THE YOUNG VIVALDI

THE YOUNG VIVALDI

Rating

4 out of 5
Wartość artystyczna
5 out of 5
Dźwięk

Total

4.5
4.5 out of 5
Poważne spojrzenie na młodzieńczą twórczość Vivaldiego. Jego wczesne utwory są jak świeże wino - niezbyt szlachetne, ale upojne

Na świecie panuje obecnie moda, żeby Vivaldiego grać prędko, głośno i z przytupem. W efekcie koncerty coraz częściej przypominają wizyty w barze szybkiej obsługi – wchodzisz, konsumujesz, czkasz i zapominasz. Włoski zespół Modo Antiquo, grający na istrumentach z epoki, jest zbyt renomowaną firmą, żeby pozwalać sobie na takie rzeczy. Jego interpretacje są kompetentne, rzeczowe i zgodne z wiedzą, a nie z oczekiwaniami publiczności przywykłej do cyrkowych popisów. Za pomocą wczesnych utworów Vivaldiego Włosi z łatwością mogliby więc zbudować legendę młodego kompozytora cierpiącego na ADHD, miotającego przekleństwami, ciągnącego dziewczynki za warkoczyki i rozbijającego gondole w kolorze rosso corsa, na szczęście nie ulegli tej pokusie.
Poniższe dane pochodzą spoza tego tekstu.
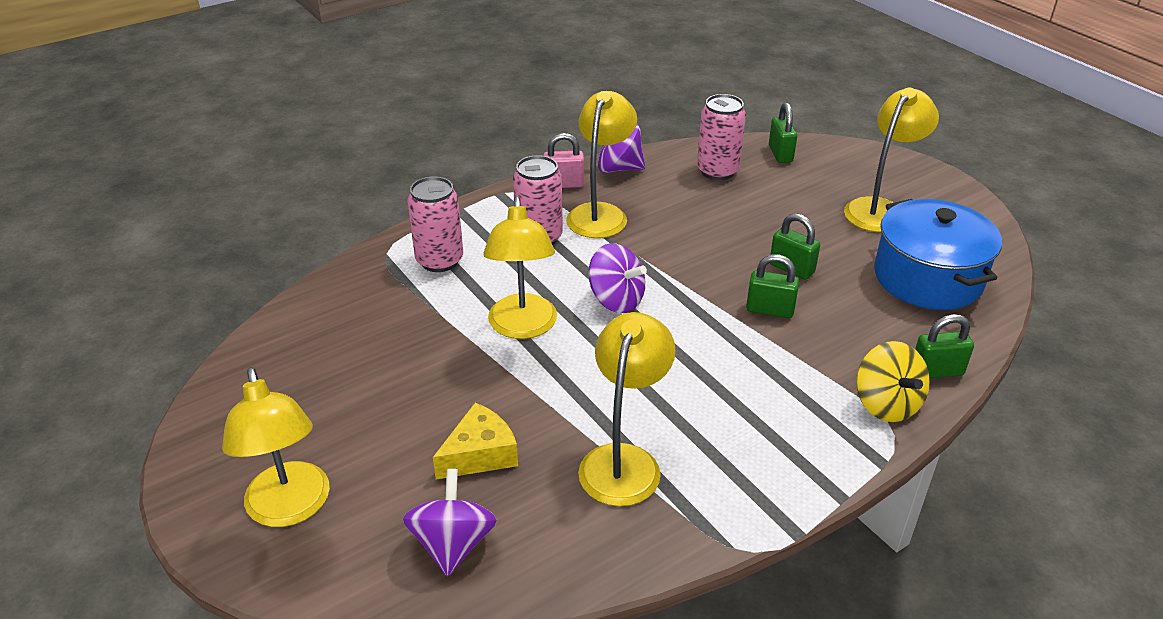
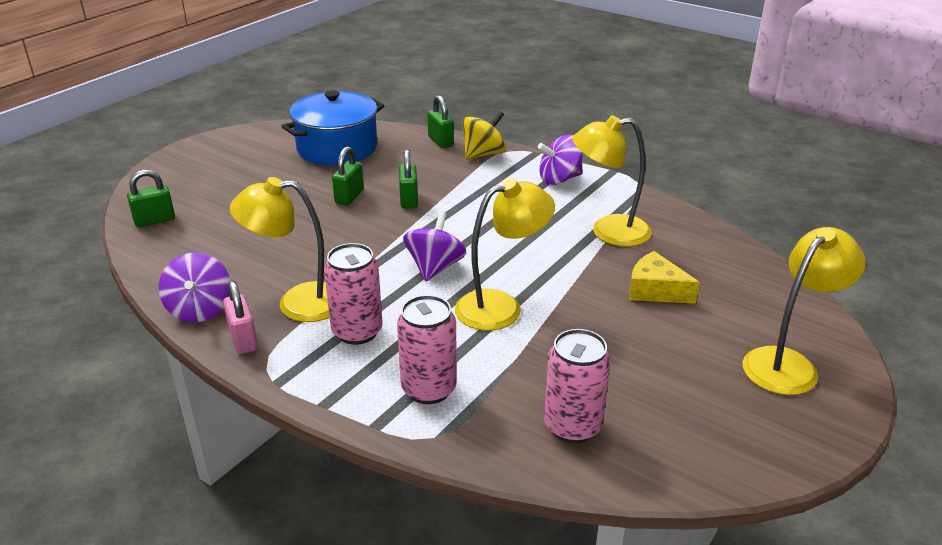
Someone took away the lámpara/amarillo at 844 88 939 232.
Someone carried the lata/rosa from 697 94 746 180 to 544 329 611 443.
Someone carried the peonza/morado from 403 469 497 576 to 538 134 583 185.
To przemyślana prezentacja, która dobitnie konfrontuje wczesny styl weneckiego twórcy z pojawiającymi się już wtedy elementami typowymi dla jego dojrzałych utworów. Ale niech nikt nie myśli, że młody Vivaldi był niemrawy czy nieporadny. Bynajmniej! W programie tej świetnie zrealizowanej płyty trzy światowe prapremiery: sonat RV 820 i RV Anh. 107a oraz koncertu RV 522a. Wydawcą płyty jest Deutsche Harmonia Mundi. Sam Vivaldi nie zagrałby na niej lepiej!